Exercise:
From the entries below, please output exactly the lines starting at the one containing "image of normal" and ending at the one containing "is an immunohistochemistry", both included.

Information shown:
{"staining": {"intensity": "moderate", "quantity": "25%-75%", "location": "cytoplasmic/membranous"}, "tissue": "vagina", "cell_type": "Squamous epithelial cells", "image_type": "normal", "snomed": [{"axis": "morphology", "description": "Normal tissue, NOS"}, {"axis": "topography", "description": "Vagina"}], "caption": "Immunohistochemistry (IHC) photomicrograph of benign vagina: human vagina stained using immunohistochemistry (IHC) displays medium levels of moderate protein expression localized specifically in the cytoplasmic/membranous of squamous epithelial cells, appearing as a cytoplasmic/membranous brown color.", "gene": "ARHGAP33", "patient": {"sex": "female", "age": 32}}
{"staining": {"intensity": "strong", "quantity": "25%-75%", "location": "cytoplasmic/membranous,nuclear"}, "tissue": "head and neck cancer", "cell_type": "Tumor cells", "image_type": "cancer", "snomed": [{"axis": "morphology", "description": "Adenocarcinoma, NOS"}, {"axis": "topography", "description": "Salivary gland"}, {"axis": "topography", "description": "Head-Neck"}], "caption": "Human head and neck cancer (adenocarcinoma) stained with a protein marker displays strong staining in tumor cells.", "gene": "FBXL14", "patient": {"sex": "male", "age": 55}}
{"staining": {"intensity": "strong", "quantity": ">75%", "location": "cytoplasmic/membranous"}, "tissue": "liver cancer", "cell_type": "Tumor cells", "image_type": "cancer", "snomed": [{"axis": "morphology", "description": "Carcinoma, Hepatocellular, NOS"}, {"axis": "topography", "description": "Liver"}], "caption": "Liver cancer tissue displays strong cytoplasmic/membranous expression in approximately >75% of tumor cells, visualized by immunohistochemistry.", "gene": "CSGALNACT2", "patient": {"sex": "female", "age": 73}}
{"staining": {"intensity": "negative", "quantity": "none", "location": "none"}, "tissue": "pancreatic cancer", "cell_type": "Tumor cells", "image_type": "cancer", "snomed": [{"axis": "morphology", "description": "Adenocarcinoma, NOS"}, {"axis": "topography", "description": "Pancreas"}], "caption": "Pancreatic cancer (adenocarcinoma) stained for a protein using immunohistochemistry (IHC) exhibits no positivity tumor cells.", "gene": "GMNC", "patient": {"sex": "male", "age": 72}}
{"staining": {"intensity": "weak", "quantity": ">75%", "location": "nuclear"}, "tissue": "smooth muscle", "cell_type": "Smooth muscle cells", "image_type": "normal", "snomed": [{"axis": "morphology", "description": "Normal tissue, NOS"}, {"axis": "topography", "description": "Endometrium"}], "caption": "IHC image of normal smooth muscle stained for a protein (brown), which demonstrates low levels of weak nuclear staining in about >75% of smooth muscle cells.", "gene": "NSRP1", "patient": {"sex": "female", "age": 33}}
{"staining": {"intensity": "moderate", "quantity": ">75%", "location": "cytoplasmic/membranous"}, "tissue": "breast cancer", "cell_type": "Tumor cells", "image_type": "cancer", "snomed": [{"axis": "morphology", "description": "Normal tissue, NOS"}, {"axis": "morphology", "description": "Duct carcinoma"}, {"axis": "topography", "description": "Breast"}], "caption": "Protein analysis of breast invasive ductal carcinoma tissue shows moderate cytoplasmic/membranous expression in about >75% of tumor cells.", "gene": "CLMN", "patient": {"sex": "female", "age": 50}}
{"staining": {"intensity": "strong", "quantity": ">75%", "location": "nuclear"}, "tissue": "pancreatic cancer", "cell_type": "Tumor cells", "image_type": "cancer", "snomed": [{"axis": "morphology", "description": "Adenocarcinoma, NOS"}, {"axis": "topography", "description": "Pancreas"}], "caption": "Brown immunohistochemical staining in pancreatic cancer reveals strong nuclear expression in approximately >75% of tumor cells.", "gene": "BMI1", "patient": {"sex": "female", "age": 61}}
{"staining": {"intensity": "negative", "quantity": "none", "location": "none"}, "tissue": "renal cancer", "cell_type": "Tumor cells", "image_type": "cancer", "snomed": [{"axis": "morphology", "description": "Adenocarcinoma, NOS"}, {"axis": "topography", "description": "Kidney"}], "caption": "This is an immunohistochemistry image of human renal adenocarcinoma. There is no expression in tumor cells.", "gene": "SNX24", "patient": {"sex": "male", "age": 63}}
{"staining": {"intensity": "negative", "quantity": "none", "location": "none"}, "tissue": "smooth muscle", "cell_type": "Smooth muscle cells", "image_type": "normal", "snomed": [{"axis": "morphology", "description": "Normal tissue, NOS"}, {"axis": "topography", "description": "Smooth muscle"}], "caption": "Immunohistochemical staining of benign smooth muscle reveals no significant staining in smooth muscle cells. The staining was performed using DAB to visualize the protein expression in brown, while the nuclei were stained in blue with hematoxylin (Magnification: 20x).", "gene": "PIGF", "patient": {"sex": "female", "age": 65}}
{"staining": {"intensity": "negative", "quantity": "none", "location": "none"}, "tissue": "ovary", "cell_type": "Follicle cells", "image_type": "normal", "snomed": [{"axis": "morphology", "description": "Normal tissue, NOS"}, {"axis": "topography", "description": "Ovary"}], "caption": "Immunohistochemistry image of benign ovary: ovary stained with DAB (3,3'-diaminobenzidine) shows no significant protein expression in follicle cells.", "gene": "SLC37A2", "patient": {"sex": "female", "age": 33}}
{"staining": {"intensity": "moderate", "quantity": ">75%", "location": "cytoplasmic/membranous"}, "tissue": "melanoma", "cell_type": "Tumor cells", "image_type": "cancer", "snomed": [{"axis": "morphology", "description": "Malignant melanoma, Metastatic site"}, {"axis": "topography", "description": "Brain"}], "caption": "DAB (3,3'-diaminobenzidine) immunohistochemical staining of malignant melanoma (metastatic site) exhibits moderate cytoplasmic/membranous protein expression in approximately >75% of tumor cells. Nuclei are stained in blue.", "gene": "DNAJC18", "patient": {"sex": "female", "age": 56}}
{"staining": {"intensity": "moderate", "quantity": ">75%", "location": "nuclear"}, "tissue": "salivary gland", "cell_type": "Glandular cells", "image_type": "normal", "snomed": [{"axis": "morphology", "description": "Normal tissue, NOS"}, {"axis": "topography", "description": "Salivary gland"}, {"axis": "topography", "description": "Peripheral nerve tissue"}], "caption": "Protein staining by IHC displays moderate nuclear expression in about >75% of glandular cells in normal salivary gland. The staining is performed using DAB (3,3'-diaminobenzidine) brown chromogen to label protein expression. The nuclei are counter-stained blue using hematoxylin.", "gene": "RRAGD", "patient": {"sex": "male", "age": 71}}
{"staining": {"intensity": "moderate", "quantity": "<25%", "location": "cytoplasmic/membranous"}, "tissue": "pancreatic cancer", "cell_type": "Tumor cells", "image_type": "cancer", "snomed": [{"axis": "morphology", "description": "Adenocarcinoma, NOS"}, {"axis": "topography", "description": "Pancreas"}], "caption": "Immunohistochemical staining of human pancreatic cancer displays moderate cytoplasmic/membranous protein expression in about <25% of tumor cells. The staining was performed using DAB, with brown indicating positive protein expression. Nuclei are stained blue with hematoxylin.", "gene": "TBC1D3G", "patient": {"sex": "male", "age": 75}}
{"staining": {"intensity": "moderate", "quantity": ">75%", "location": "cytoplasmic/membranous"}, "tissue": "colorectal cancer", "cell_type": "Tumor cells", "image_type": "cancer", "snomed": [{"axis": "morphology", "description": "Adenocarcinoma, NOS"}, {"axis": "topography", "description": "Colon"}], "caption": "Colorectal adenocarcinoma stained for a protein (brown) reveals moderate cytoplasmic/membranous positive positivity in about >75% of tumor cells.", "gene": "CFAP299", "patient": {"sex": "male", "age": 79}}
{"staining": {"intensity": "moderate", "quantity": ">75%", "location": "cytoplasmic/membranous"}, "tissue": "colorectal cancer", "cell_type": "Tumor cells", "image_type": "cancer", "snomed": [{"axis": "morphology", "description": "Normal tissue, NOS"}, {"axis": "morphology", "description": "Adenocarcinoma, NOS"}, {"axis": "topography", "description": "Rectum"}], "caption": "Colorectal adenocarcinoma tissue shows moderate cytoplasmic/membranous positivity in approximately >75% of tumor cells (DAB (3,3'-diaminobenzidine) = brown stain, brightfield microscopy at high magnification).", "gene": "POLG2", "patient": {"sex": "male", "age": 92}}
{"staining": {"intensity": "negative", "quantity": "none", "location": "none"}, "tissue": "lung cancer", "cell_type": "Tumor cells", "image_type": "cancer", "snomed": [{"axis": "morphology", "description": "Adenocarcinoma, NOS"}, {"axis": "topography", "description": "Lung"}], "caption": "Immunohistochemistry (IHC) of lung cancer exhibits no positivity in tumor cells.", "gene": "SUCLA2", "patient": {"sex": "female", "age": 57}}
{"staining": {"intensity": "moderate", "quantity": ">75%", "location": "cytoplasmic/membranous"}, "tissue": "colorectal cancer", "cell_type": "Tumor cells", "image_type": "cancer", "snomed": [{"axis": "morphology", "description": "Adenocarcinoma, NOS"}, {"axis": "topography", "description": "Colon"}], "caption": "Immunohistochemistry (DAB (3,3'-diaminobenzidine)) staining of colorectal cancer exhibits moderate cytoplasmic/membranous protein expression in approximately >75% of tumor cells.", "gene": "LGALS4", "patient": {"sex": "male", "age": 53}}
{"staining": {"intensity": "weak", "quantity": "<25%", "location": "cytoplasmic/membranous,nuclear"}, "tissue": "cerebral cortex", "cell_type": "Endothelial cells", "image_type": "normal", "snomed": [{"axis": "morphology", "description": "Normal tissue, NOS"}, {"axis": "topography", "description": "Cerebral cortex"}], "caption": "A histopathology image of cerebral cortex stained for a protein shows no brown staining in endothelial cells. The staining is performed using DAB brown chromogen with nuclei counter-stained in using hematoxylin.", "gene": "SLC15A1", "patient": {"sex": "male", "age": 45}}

Task response:
{"staining": {"intensity": "weak", "quantity": ">75%", "location": "nuclear"}, "tissue": "smooth muscle", "cell_type": "Smooth muscle cells", "image_type": "normal", "snomed": [{"axis": "morphology", "description": "Normal tissue, NOS"}, {"axis": "topography", "description": "Endometrium"}], "caption": "IHC image of normal smooth muscle stained for a protein (brown), which demonstrates low levels of weak nuclear staining in about >75% of smooth muscle cells.", "gene": "NSRP1", "patient": {"sex": "female", "age": 33}}
{"staining": {"intensity": "moderate", "quantity": ">75%", "location": "cytoplasmic/membranous"}, "tissue": "breast cancer", "cell_type": "Tumor cells", "image_type": "cancer", "snomed": [{"axis": "morphology", "description": "Normal tissue, NOS"}, {"axis": "morphology", "description": "Duct carcinoma"}, {"axis": "topography", "description": "Breast"}], "caption": "Protein analysis of breast invasive ductal carcinoma tissue shows moderate cytoplasmic/membranous expression in about >75% of tumor cells.", "gene": "CLMN", "patient": {"sex": "female", "age": 50}}
{"staining": {"intensity": "strong", "quantity": ">75%", "location": "nuclear"}, "tissue": "pancreatic cancer", "cell_type": "Tumor cells", "image_type": "cancer", "snomed": [{"axis": "morphology", "description": "Adenocarcinoma, NOS"}, {"axis": "topography", "description": "Pancreas"}], "caption": "Brown immunohistochemical staining in pancreatic cancer reveals strong nuclear expression in approximately >75% of tumor cells.", "gene": "BMI1", "patient": {"sex": "female", "age": 61}}
{"staining": {"intensity": "negative", "quantity": "none", "location": "none"}, "tissue": "renal cancer", "cell_type": "Tumor cells", "image_type": "cancer", "snomed": [{"axis": "morphology", "description": "Adenocarcinoma, NOS"}, {"axis": "topography", "description": "Kidney"}], "caption": "This is an immunohistochemistry image of human renal adenocarcinoma. There is no expression in tumor cells.", "gene": "SNX24", "patient": {"sex": "male", "age": 63}}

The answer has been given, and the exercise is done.